[Nfd-dev] PIB service causes remote registration of every prefix

Junxiao Shi shijunxiao at email.arizona.edu
Mon May 11 13:25:03 PDT 2015


Hi Dave

Yes, the laptop's certificate is issued by a CA who has authority over a
shorter prefix.
For example, CA=/ndn/edu/arizona, laptop has /ndn/edu/arizona/cs/shijunxiao
certificate issued by /ndn/edu/arizona.

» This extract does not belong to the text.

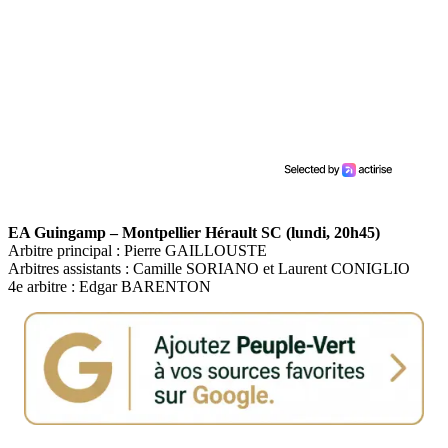
EA Guingamp – Montpellier Hérault SC (lundi, 20h45)
Arbitre principal : Pierre GAILLOUSTE
Arbitres assistants : Camille SORIANO et Laurent CONIGLIO
4e arbitre : Edgar BARENTON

This laptop would be allowed to
register /ndn/edu/arizona/cs/shijunxiao, or a prefix under this namespace.

Remote prefix registration uses the same RIB Management protocol <
http://redmine.named-data.net/projects/nfd/wiki/RibMgmt>.

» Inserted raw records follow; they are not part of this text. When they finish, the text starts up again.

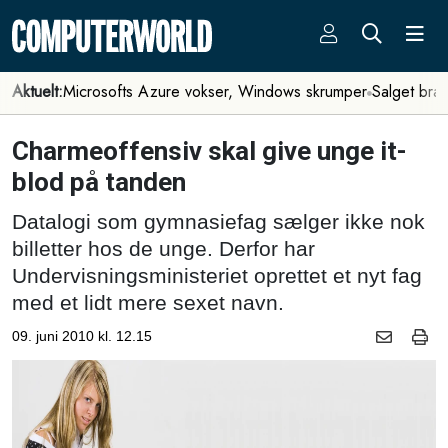
Aktuelt:
Microsofts Azure vokser, Windows skrumper
Salget bra
Charmeoffensiv skal give unge it-
blod på tanden
Datalogi som gymnasiefag sælger ikke nok
billetter hos de unge. Derfor har
Undervisningsministeriet oprettet et nyt fag
med et lidt mere sexet navn.
09. juni 2010 kl. 12.15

The laptop's top level certificate is published by the CA, and is already
accessible from the router before the registration.
The router will verify the trust chain before accepting the registration.

Yours, Junxiao

On Thu, May 7, 2015 at 7:42 AM, Dave Oran (oran) <oran at cisco.com> wrote:

>
> > On May 7, 2015, at 10:02 AM, Junxiao Shi <shijunxiao at email.arizona.edu>
> wrote:
> >
> > Hi Dave
> >
> > There's no risk of cache poisoning.
> > The gateway router registers a route to the laptop only if the laptop
> user owns the prefix, as proved by a certificate.
> What you are saying is that the route registration is signed by a
> certificate specifically issued for that prefix to the user holding the
> corresponding private key, and this was done by a CA with authority over a
> shorter prefix, right?
>
> What is the exact protocol machinery for registration? (sorry if this is
> obvious and written down somewhere and I haven’t seen it).
>
> >
> > There's no increased risk of DoS'ing the certificate store (PIB service).
> Agree
> > The DoS risk is the same when a laptop registers at least one prefix
> onto the gateway router.
> I’m not clear if there’s a hazard here. If the router checks that any
> prefix registered also has a path to the certificate registered and that
> the cert has been verified, I can see how this prevents
> DoS-by-fake-registrations. Is that in fact what’s done?